§ Selected passage:
------------

The variability in the observed reaction probability, e.g. 4 of 10 reactions seen followed by perhaps 7 of 10 reactions, is reduced as the number of trials increases. This analysis assumes that the probability of initiation is exactly the same each and every trial; if variation is introduced from either the operator, machine, or substance the initiation probability is likely no longer constant across trials. The results in Table 1 and 2 are the best case (i.e. the inconclusive band is as narrow as it can get) where the initiation probability is constant for each trial.

## PROBIT Comparison

A PROBIT plot relates the event probability to an energetic impetus. In energetic manufacturing and testing the impetus is usually impact, friction, or ESD. PROBIT plots are useful in estimating the event probability or initiation probability at impetus values that have not been specifically tested; they are also useful in comparing the sensitivity of two conditions or materials. Comparing two material’s sensitivity through PROBIT plot comparison can be more accurate than a comparison at a single energy level. A method to compare PROBIT plots is reviewed here.

PROBIT plots present non-linear behavior in a linear way. For example, most initiation phenomena are normally distributed with transition areas (regions where the probability of initiation changes from near 0 to near 1) of varying width. PROBIT plots represent the curve linearly thus showing the low probabilities that are close to zero with better resolution.

Comparison between the characteristic responses (initiation probability versus the impetus energy) is valuable in determining material or parametric differences. Here we describe a method to compare linearly represented initiation data. The below method is similar to the Hercules Parallel Line Assay program which was used to compare different sets of PROBIT data and to combine them to get a representative line to use for quantitative analysis.

------------

§ Available data:
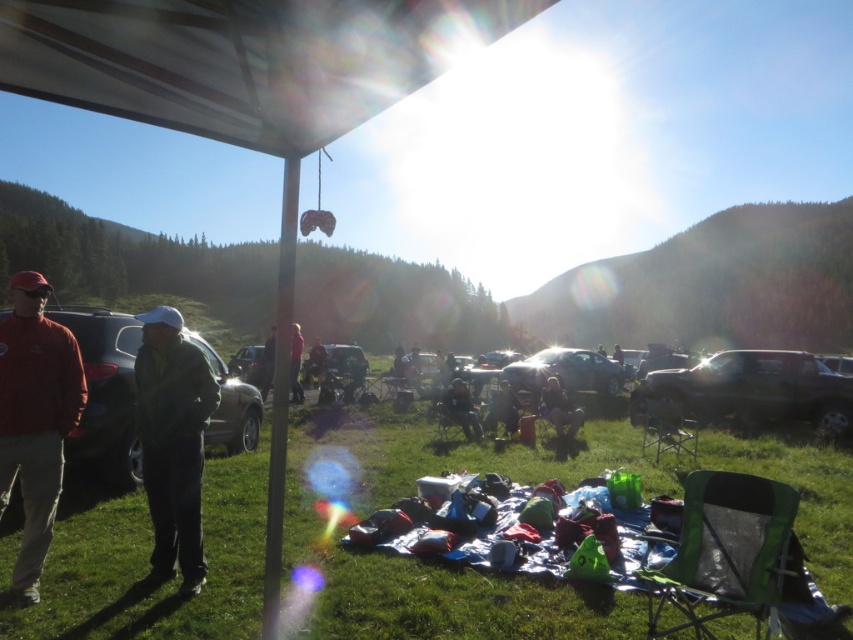
Is point (352, 440) closer to camera compared to point (294, 369)?

Yes.

How much distance is there between green grass at lower center and pink fabric at center?

A distance of 26.35 feet exists between green grass at lower center and pink fabric at center.

Does point (134, 500) come farther from viewer compared to point (291, 385)?

No, (134, 500) is closer to viewer.

Locate an element on the screen. The image size is (853, 640). green grass at lower center is located at coordinates (434, 563).

Can you confirm if green grass at lower center is smaller than green matte jacket at left?

Incorrect, green grass at lower center is not smaller in size than green matte jacket at left.

Can you confirm if green grass at lower center is bigger than green matte jacket at left?

Yes, green grass at lower center is bigger than green matte jacket at left.

Is point (368, 433) behind point (173, 317)?

Yes, point (368, 433) is farther from viewer.

Find the location of a particular element. The height and width of the screenshot is (640, 853). green grass at lower center is located at coordinates (434, 563).

Between point (140, 518) and point (798, 358), which one is positioned in front?

Positioned in front is point (140, 518).

Where is `green grass at lower center`? green grass at lower center is located at coordinates (434, 563).

Does point (453, 604) come behind point (833, 435)?

That is False.

Locate an element on the screen. The height and width of the screenshot is (640, 853). green grass at lower center is located at coordinates click(434, 563).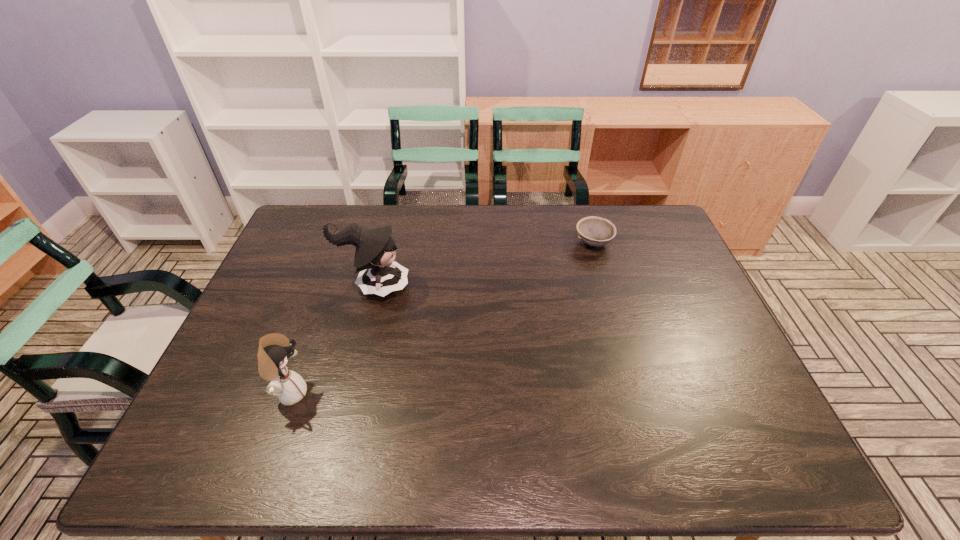
The image size is (960, 540). In order to click on vacant space at the far edge of the desktop in this screenshot , I will do `click(549, 225)`.

In the image, there is a desktop. Identify the location of free space at the near edge. The height and width of the screenshot is (540, 960). (445, 440).

You are a GUI agent. You are given a task and a screenshot of the screen. Output one action in this format:
    pyautogui.click(x=<x>, y=<y>)
    Task: Click on the vacant space at the left edge
    The height and width of the screenshot is (540, 960).
    Given the screenshot: What is the action you would take?
    pyautogui.click(x=256, y=424)

I want to click on vacant space at the right edge of the desktop, so click(x=705, y=319).

Image resolution: width=960 pixels, height=540 pixels. Find the location of `vacant space at the far left corner`. vacant space at the far left corner is located at coordinates (302, 220).

The image size is (960, 540). What are the coordinates of `free region at the far right corner of the desktop` in the screenshot? It's located at (647, 213).

Image resolution: width=960 pixels, height=540 pixels. What are the coordinates of `free space at the near right corner of the desktop` in the screenshot? It's located at (717, 446).

Locate an element on the screen. This screenshot has width=960, height=540. vacant area between the shorter doll and the bowl is located at coordinates (442, 318).

The width and height of the screenshot is (960, 540). I want to click on free space between the shorter doll and the bowl, so click(442, 318).

Where is `vacant area that lies between the nearest object and the rightmost object`? The image size is (960, 540). vacant area that lies between the nearest object and the rightmost object is located at coordinates (442, 318).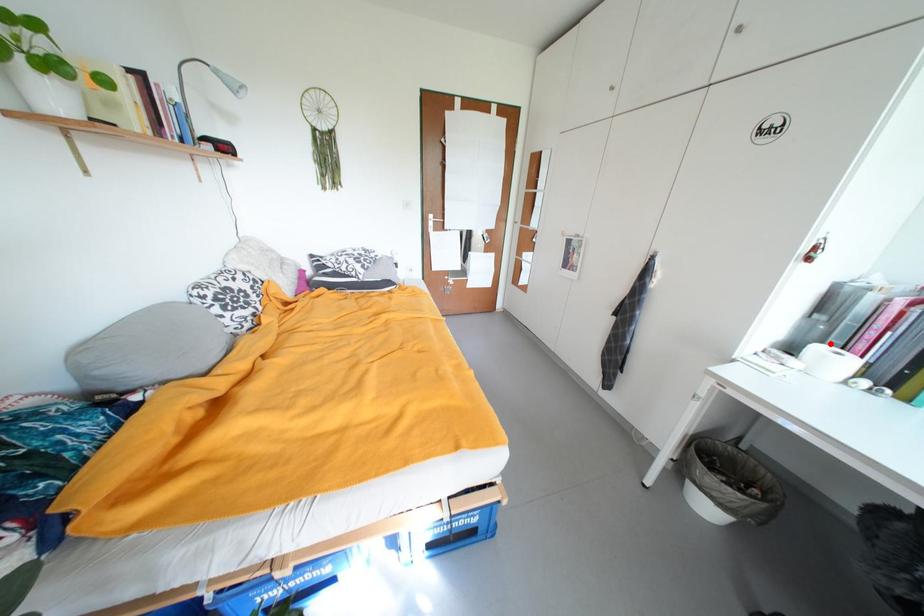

------------

§ What you need to do: Pick up the text on comparing PROBIT plots right after its final sentence and carry it forward. The entries come from a source unrelated to the text.

§ Answer to the problem:
There are simple methods that have been included in many software packages to statistically compare linear regression coefficients. The linear coefficients describing the initiation probability as a function of energy can easily be obtained when plotting the data on a PROBIT plot. The specific details used to perform a statistical comparison of the parameters of two linear relationships can be downloaded here under “Chart Significance Method and PROBIT Comparisons”, here we discuss example results.

Suppose that an impact test is completed on two substances that yield PROBIT plots. The sensitivity results for the two substances are plotted in a log-normal way (PROBIT line); experience at Hercules Inc . Aerospace Division (now part of Alliant Techsystems Inc.) indicates that a log-normal relationship best describes the relationship between the impetus energy and the probability of initiation.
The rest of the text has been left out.